Michael Bruce, the owner of the 10,000-hectare Glen Tanar estate on Deeside, is to be visited by officials from Scottish Natural Heritage (SNH) tomorrow after complaints that forestry operations damaged trees, killed plants and scarred the landscape.
The alleged damage was discovered by a mountaineer, Derek Pyper, from Aberdeen, during a cycle ride up Glen Tanar. He was shocked to see that wide tracks had been bulldozed into the woods.
"There was a large area of what had been attractive woodland reduced to deep mud – not a pretty sight," he said.
Glen Tanar contains some of Scotland's finest native woodlands, which are meant to be protected by law. The glen is covered by five conservation designations, and lies in the Cairngorms National Park.
Conservation biologist Dr Adam Watson has seen pictures of the damage and says heavy machinery has killed vegetation and left native trees vulnerable to rot by skinning their barks.
He described the damage as "scandalous".
"It's the worst I have seen in many woods over recent years, and particularly reprehensible because it is in a beautiful section of ancient pine wood. I regard it as land vandalism on a large scale."

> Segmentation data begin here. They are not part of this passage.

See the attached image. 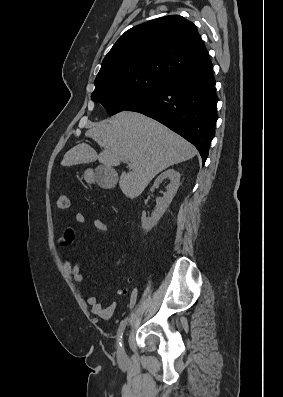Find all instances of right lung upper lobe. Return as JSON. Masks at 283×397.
I'll return each mask as SVG.
<instances>
[{
  "instance_id": "1",
  "label": "right lung upper lobe",
  "mask_w": 283,
  "mask_h": 397,
  "mask_svg": "<svg viewBox=\"0 0 283 397\" xmlns=\"http://www.w3.org/2000/svg\"><path fill=\"white\" fill-rule=\"evenodd\" d=\"M210 62L195 25L182 16L170 15L126 31L103 59L95 82L136 75L166 81Z\"/></svg>"
}]
</instances>
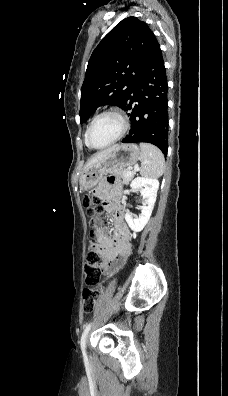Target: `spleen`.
Here are the masks:
<instances>
[{
	"mask_svg": "<svg viewBox=\"0 0 228 396\" xmlns=\"http://www.w3.org/2000/svg\"><path fill=\"white\" fill-rule=\"evenodd\" d=\"M140 174L148 178H159L164 173L165 160L162 152L149 143H140Z\"/></svg>",
	"mask_w": 228,
	"mask_h": 396,
	"instance_id": "obj_1",
	"label": "spleen"
}]
</instances>
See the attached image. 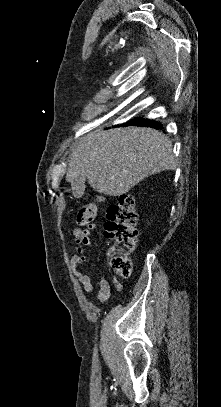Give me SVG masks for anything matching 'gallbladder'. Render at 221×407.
<instances>
[{"label":"gallbladder","instance_id":"bac80fb5","mask_svg":"<svg viewBox=\"0 0 221 407\" xmlns=\"http://www.w3.org/2000/svg\"><path fill=\"white\" fill-rule=\"evenodd\" d=\"M85 180H86V178L84 176H79L73 180L71 185H72L75 195H78L84 191Z\"/></svg>","mask_w":221,"mask_h":407}]
</instances>
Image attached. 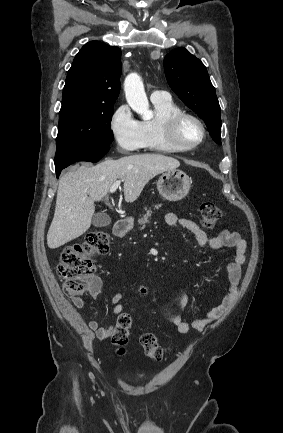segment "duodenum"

Watson complained to SNH and demanded that action be taken to curb alleged "unlawful" activities in Glen Tanar.
SNH's Tayside and Grampian area manager, David Bale, said: "We've received a complaint about potential damage at Glen Tanar and will visit the site on Monday to investigate." The Forestry Commission is also understood to be looking into the matter.
Landowner Michael Bruce accepted that the forest was in "poor condition", but argued that "one of the wettest summers in decades" was partially to blame.
He said: "Glen Tanar Estate operates at all times within our agreed long-term forest plan, which was prepared after public consultation and consultation with SNH and the Forestry Commission."